The healthcare industry is not only composed of doctors but also with other specialists and technicians who provide the necessary assistance to help doctors successfully carry out the tasks that are expected from them. Such assistance is needed for any treatment procedure. For instance, an orthodontist assistant is needed in order to assist senior dentists in the treatment of oral problems and other related procedures that are administered by such professionals.

Job Duties

Orthodontist assistants provide support to dentists in many ways. For instance, they help in the identification and treatment of dental and oral cavity. Prior to any procedure that will be done by the orthodontist, their assistants provide an assurance that all of the instruments that will be needed are ready. They prepare the examination room, setup the treatment room, prepare the patients, perform x-rays, make moldings on the mouth of the patients, schedule appointments, maintain dental aides, and assist n other jobs that will require their help or those that cannot be completed by the orthodontist alone.

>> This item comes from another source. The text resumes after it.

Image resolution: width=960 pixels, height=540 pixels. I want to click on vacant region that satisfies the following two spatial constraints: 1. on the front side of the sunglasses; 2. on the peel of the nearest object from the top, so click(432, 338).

More so, orthodontists assistants, just like dental assistants, they have to make sure that the treatment area is ready before any procedure can be initiated. It is part of their duty to make sure that the patient is in a comfortable position and is ready for whatever is about to be done. They should also retrieve the relevant information about the patient, including their case history, which will be important in the diagnosis and treatment process. They have the duty to maintain the database of the patients and inform the doctors about some important issues, such as medications taken in the past and the allergies that were experienced.

Career Outlook

Orthodontist assistants can work professional in a dental practice wherein they will be provided with the supervision of a specialist in the field of dental and oral care, or even pediatrics and endodontic. Their skills can be applied in various settings, such as in public healthcare facilities, nursing homes, schools, and clinics. Their duties in their jobs will differ depending on the patient that they have to work with. For instance, they do thing differently when treating an adolescent as compared to what they do when treating an elderly.


In the U.S., according to the National Salary Trend, people who are employed in this field earn an average of $41,000 annually (indeed.com).

Educational Requirements

In the past, on-the-job training was as an acceptable way for these professionals to learn the skills that are expected from them. Today, however, there are stricter requirements that are imposed. Depending of the policies of state at which you live, there is formal education and certifications that you need to accomplish. The education program can be taken from various institutions, such as community colleges, technical education institutes, trade schools, and junior colleges, among others.

In the selection of the institute at which you will study, it is important to make sure that t is accredited by the Commission on Dental Accreditation. To become a professional, you will need to undergo training in various aspects, such as developing x-rays, using numbing agents, dental terminology, and billing and coding. In most of the states, before you can be employed as an orthodontist assistant, there is a need to obtain certification from Dental Assisting National Board.